I read the coverage of a recent survey of doctors in Newsday with great disappointment ["Could be hard to find doc," News, Dec. 2]. Nearly 28 percent of primary care physicians responding to a nationwide survey say they will not accept poor patients who gain insurance as a result of the Affordable Care Act. It's very sad if this is how we perceive doctors. If the act turns out to be a bad idea, then it's the doctors' fault?
I provide excellent medical care, and I earn a good living, and I'm not ashamed of it. This is because my career started many years ago. I invested $120,000 of my own money, worked very hard to achieve a medical degree, then worked in a residency earning about one-fifth of what my business major colleagues were earning. I then worked 70-plus hours a week for 25 years. I pay 48 percent income tax on what I earn, with the promise of paying more in the years to come.
My daughter is scheduled to enter medical school in September 2014, which will cost her at least twice what I paid. The chances are she will earn about one-quarter of what I do when she becomes a wage-earning doctor in 2022. The financial incentive to work long, hard hours will be removed by that time.

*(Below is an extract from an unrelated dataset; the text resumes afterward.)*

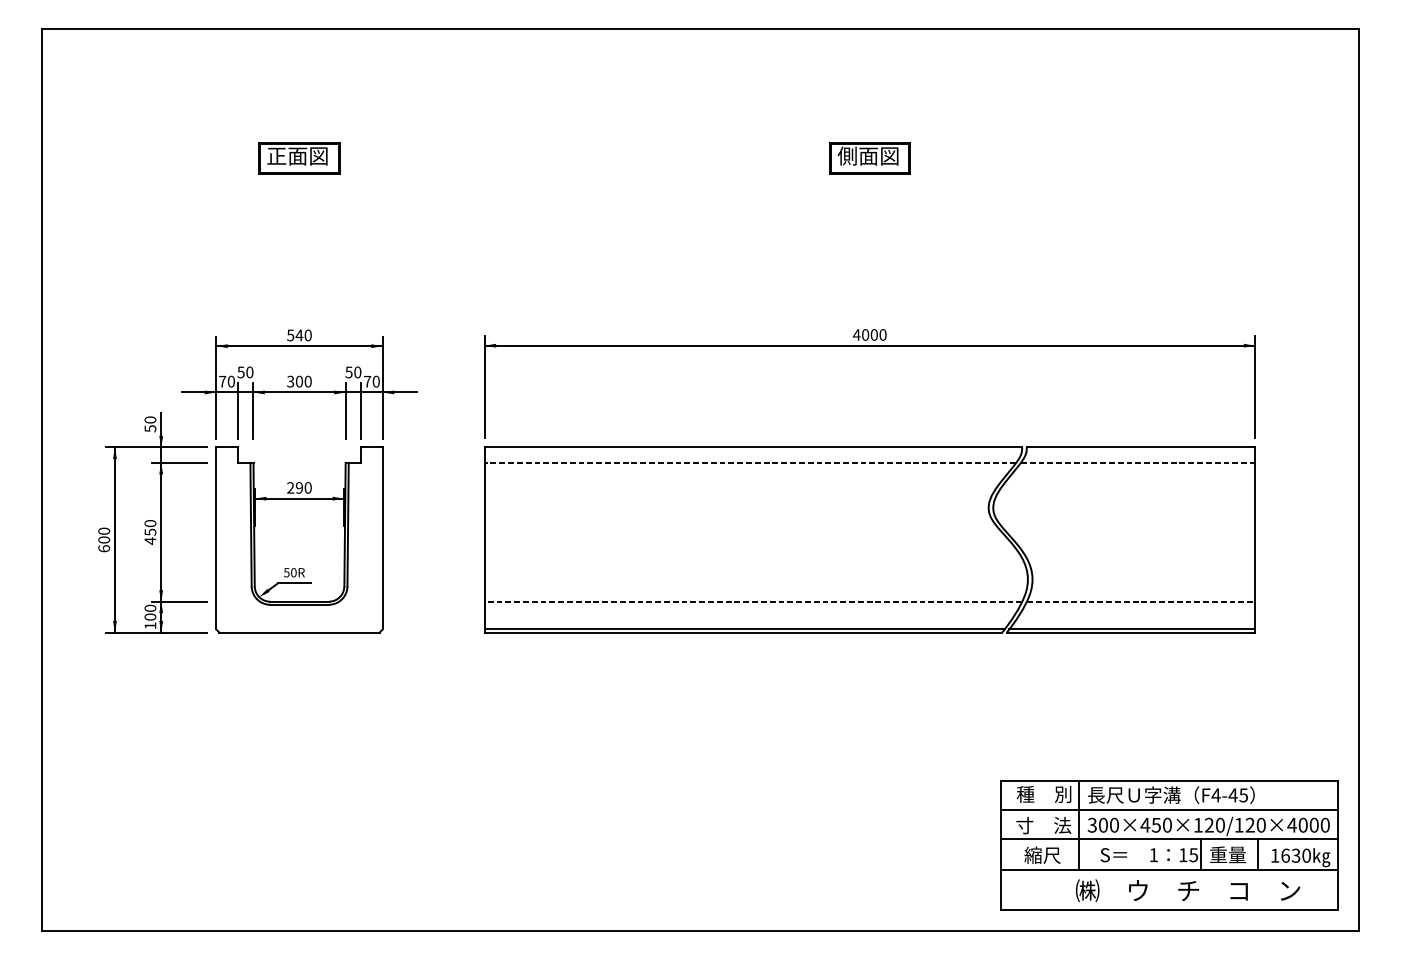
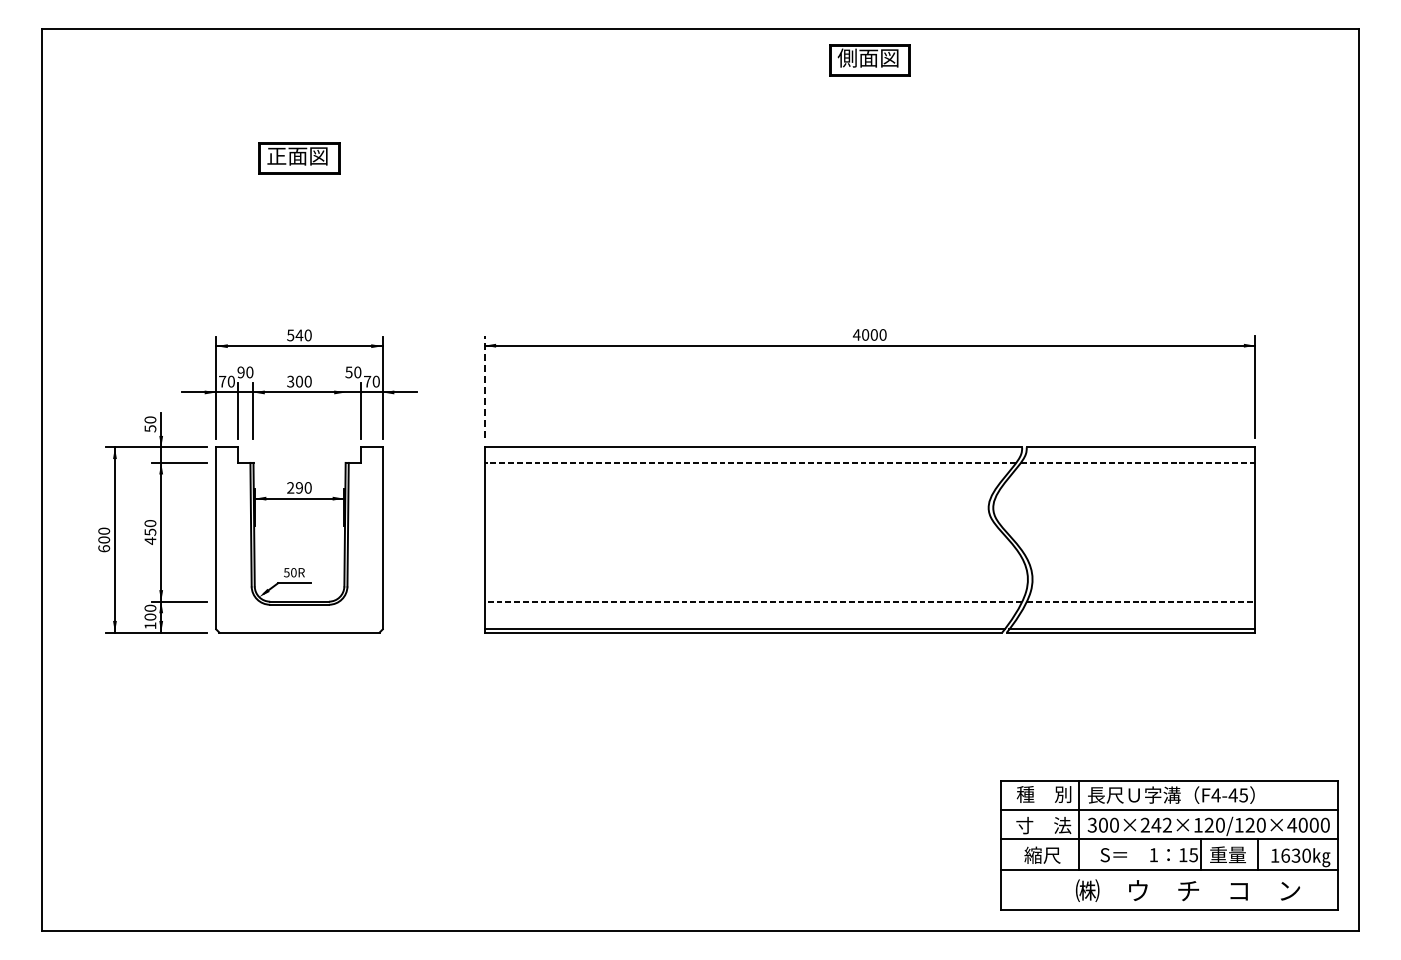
part at (869, 158) position: (869, 158) -> (869, 60)
text at (240, 372): 50 -> 90
line at (484, 387): solid -> dashed
line at (345, 410): present -> none
text at (1155, 824): 300×450×120/120×4000 -> 300×242×120/120×4000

Will the enforcer of "affordable care" help repay her medical school loans, or even help her with tuition if she promises to enter a primary care practice? Will the insurance companies forego income?
The doctors will earn less, the hospitals will get less, the patients will get less and the insurers will continue to operate in the black.
For students, medicine is simply a bad investment. My friends from countries with a socialized medical system say they didn't mind the lower earnings because their education was free. If we don't better control the cost of a medical education, we will be short of doctors.